* **Source texts of formatted documents**:
========
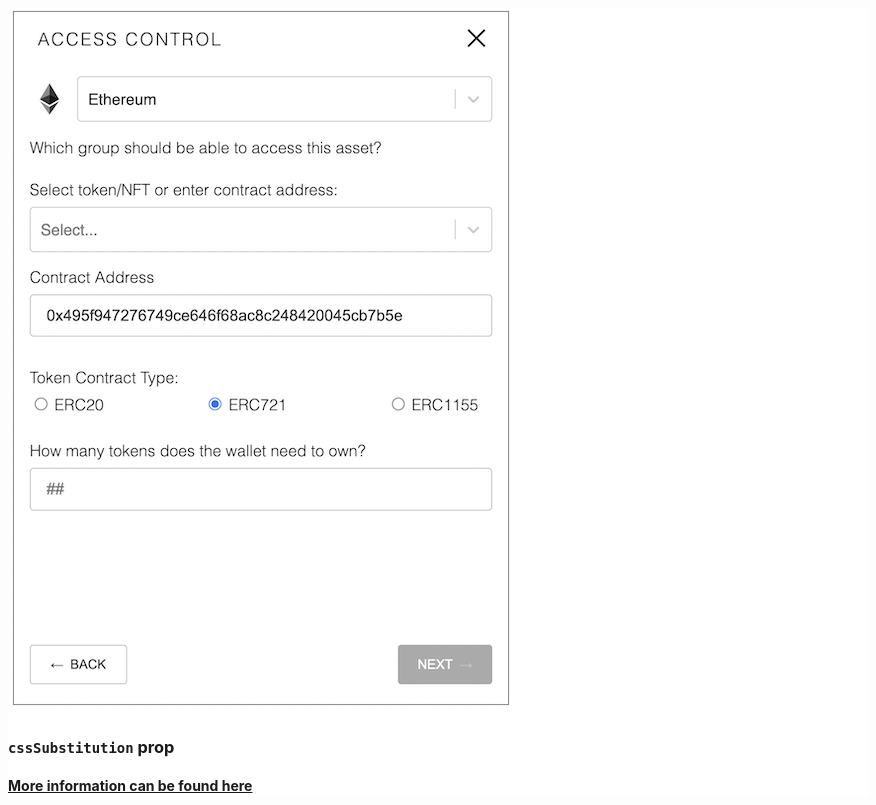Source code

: ![Initial Props Example](src/assets/initialStateExample.png)

### <a id="cssSubstitution"></a> `cssSubstitution` prop

**[More information can be found here](https://lit-services-docs.netlify.app/docs/share-modal/cssSubstitution)**
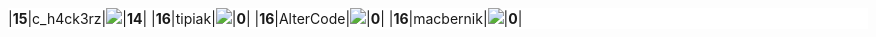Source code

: |**15**|c_h4ck3rz|<img src="../../flags/c_h4ck3rz.png" width="150px" />|**14**|
|**16**|tipiak|<img src="../../flags/tipiak.png" width="150px" />|**0**|
|**16**|AlterCode|<img src="../../flags/AlterCode.png" width="150px" />|**0**|
|**16**|macbernik|<img src="../../flags/macbernik.png" width="150px" />|**0**|


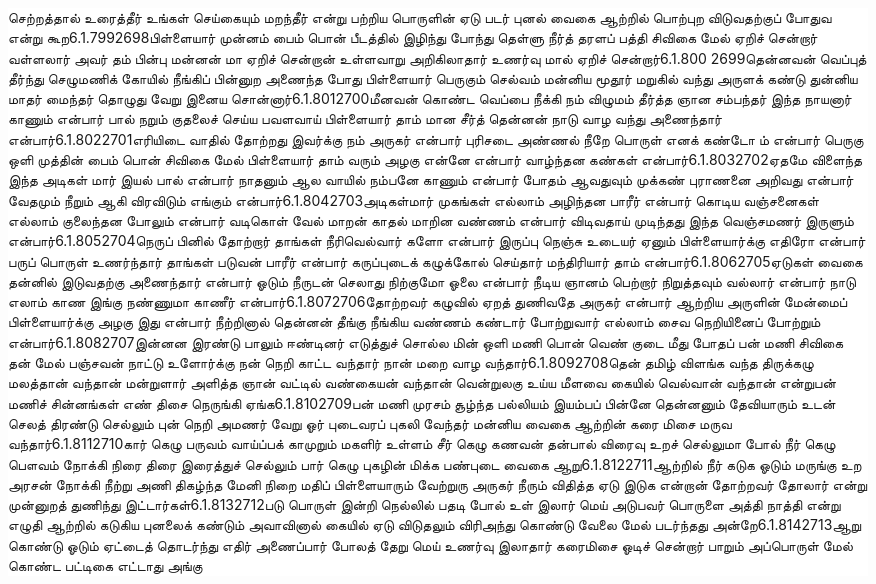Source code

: செற்றத்தால் உரைத்தீர் உங்கள் செய்கையும் மறந்தீர் என்று
பற்றிய பொருளின் ஏடு படர் புனல் வைகை ஆற்றில்
பொற்புற விடுவதற்குப் போதுவ என்று கூற6.1.7992698பிள்ளையார் முன்னம் பைம் பொன் பீடத்தில் இழிந்து போந்து
தெள்ளு நீர்த் தரளப் பத்தி சிவிகை மேல் ஏறிச் சென்றார்
வள்ளலார் அவர் தம் பின்பு மன்னன் மா ஏறிச் சென்றான்
உள்ளவாறு அறிகிலாதார் உணர்வு மால் ஏறிச் சென்றார்6.1.800 2699தென்னவன் வெப்புத் தீர்ந்து செழுமணிக் கோயில் நீங்கிப்
பின்னுற அணைந்த போது பிள்ளையார் பெருகும் செல்வம்
மன்னிய மூதூர் மறுகில் வந்து அருளக் கண்டு
துன்னிய மாதர் மைந்தர் தொழுது வேறு இனைய சொன்னார்6.1.8012700மீனவன் கொண்ட வெப்பை நீக்கி நம் விழுமம் தீர்த்த
ஞான சம்பந்தர் இந்த நாயனார் காணும் என்பார்
பால் நறும் குதலைச் செய்ய பவளவாய் பிள்ளையார் தாம்
மான சீர்த் தென்னன் நாடு வாழ வந்து அணைந்தார் என்பார்6.1.8022701எரியிடை வாதில் தோற்றது இவர்க்கு நம் அருகர் என்பார்
புரிசடை அண்ணல் நீறே பொருள் எனக் கண்டோ ம் என்பார்
பெருகு ஒளி முத்தின் பைம் பொன் சிவிகை மேல் பிள்ளையார் தாம்
வரும் அழகு என்னே என்பார் வாழ்ந்தன கண்கள் என்பார்6.1.8032702ஏதமே விளைந்த இந்த அடிகள் மார் இயல் பால் என்பார்
நாதனும் ஆல வாயில் நம்பனே காணும் என்பார்
போதம் ஆவதுவும் முக்கண் புராணனை அறிவது என்பார்
வேதமும் நீறும் ஆகி விரவிடும் எங்கும் என்பார்6.1.8042703அடிகள்மார் முகங்கள் எல்லாம் அழிந்தன பாரீர் என்பார்
கொடிய வஞ்சனைகள் எல்லாம் குலைந்தன போலும் என்பார்
வடிகொள் வேல் மாறன் காதல் மாறின வண்ணம் என்பார்
விடிவதாய் முடிந்தது இந்த வெஞ்சமணர் இருளும் என்பார்6.1.8052704நெருப் பினில் தோற்றார் தாங்கள் நீரிவெல்வார் களோ என்பார்
இருப்பு நெஞ்சு உடையர் ஏனும் பிள்ளையார்க்கு எதிரோ என்பார்
பருப் பொருள் உணர்ந்தார் தாங்கள் படுவன் பாரீர் என்பார்
கருப்புடைக் கழுக்கோல் செய்தார் மந்திரியார் தாம் என்பார்6.1.8062705ஏடுகள் வைகை தன்னில் இடுவதற்கு அணைந்தார் என்பார்
ஓடும் நீருடன் செலாது நிற்குமோ ஓலை என்பார்
நீடிய ஞானம் பெற்றார் நிறுத்தவும் வல்லார் என்பார்
நாடு எலாம் காண இங்கு நண்ணுமா காணீர் என்பார்6.1.8072706தோற்றவர் கழுவில் ஏறத் துணிவதே அருகர் என்பார்
ஆற்றிய அருளின் மேன்மைப் பிள்ளையார்க்கு அழகு இது என்பார்
நீற்றினால் தென்னன் தீங்கு நீங்கிய வண்ணம் கண்டார்
போற்றுவார் எல்லாம் சைவ நெறியினைப் போற்றும் என்பார்6.1.8082707இன்னன இரண்டு பாலும் ஈண்டினர் எடுத்துச் சொல்ல
மின் ஒளி மணி பொன் வெண் குடை மீது போதப்
பன் மணி சிவிகை தன் மேல் பஞ்சவன் நாட்டு உளோர்க்கு
நன் நெறி காட்ட வந்தார் நான் மறை வாழ வந்தார்6.1.8092708தென் தமிழ் விளங்க வந்த திருக்கழு மலத்தான் வந்தான்
மன்றுளார் அளித்த ஞான் வட்டில் வண்கையன் வந்தான்
வென்றுலகு உய்ய மீளவை கையில் வெல்வான் வந்தான்
என்றுபன் மணிச் சின்னங்கள் எண் திசை நெருங்கி ஏங்க6.1.8102709பன் மணி முரசம் சூழ்ந்த பல்லியம் இயம்பப் பின்னே
தென்னனும் தேவியாரும் உடன் செலத் திரண்டு செல்லும்
புன் நெறி அமணர் வேறு ஓர் புடைவரப் புகலி வேந்தர்
மன்னிய வைகை ஆற்றின் கரை மிசை மருவ வந்தார்6.1.8112710கார் கெழு பருவம் வாய்ப்பக் காமுறும் மகளிர் உள்ளம்
சீர் கெழு கணவன் தன்பால் விரைவு உறச் செல்லுமா போல்
நீர் கெழு பௌவம் நோக்கி நிரை திரை இரைத்துச் செல்லும்
பார் கெழு புகழின் மிக்க பண்புடை வைகை ஆறு6.1.8122711ஆற்றில் நீர் கடுக ஓடும் மருங்கு உற அரசன் நோக்கி
நீற்று அணி திகழ்ந்த மேனி நிறை மதிப் பிள்ளையாரும்
வேற்றுரு அருகர் நீரும் விதித்த ஏடு இடுக என்றான்
தோற்றவர் தோலார் என்று முன்னுறத் துணிந்து இட்டார்கள்6.1.8132712படு பொருள் இன்றி நெல்லில் பதடி போல் உள் இலார் மெய்
அடுபவர் பொருளை அத்தி நாத்தி என்று எழுதி ஆற்றில்
கடுகிய புனலைக் கண்டும் அவாவினால் கையில் ஏடு
விடுதலும் விரிஅந்து கொண்டு வேலை மேல் படர்ந்தது அன்றே6.1.8142713ஆறு கொண்டு ஓடும் ஏட்டைத் தொடர்ந்து எதிர் அணைப்பார் போலத்
தேறு மெய் உணர்வு இலாதார் கரைமிசை ஓடிச் சென்றார்
பாறும் அப்பொருள் மேல் கொண்ட பட்டிகை எட்டாது அங்கு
========
* **Description of the task**:
Starting at the line above that contains "வடிகொள் வேல் மாறன் காதல் மாறின வண்ணம் என்பார்", repeat each line exactly up to and including the line that contains "இருப்பு நெஞ்சு உடையர்", and stop there.

* **Written response**:
வடிகொள் வேல் மாறன் காதல் மாறின வண்ணம் என்பார்
விடிவதாய் முடிந்தது இந்த வெஞ்சமணர் இருளும் என்பார்6.1.8052704நெருப் பினில் தோற்றார் தாங்கள் நீரிவெல்வார் களோ என்பார்
இருப்பு நெஞ்சு உடையர் ஏனும் பிள்ளையார்க்கு எதிரோ என்பார்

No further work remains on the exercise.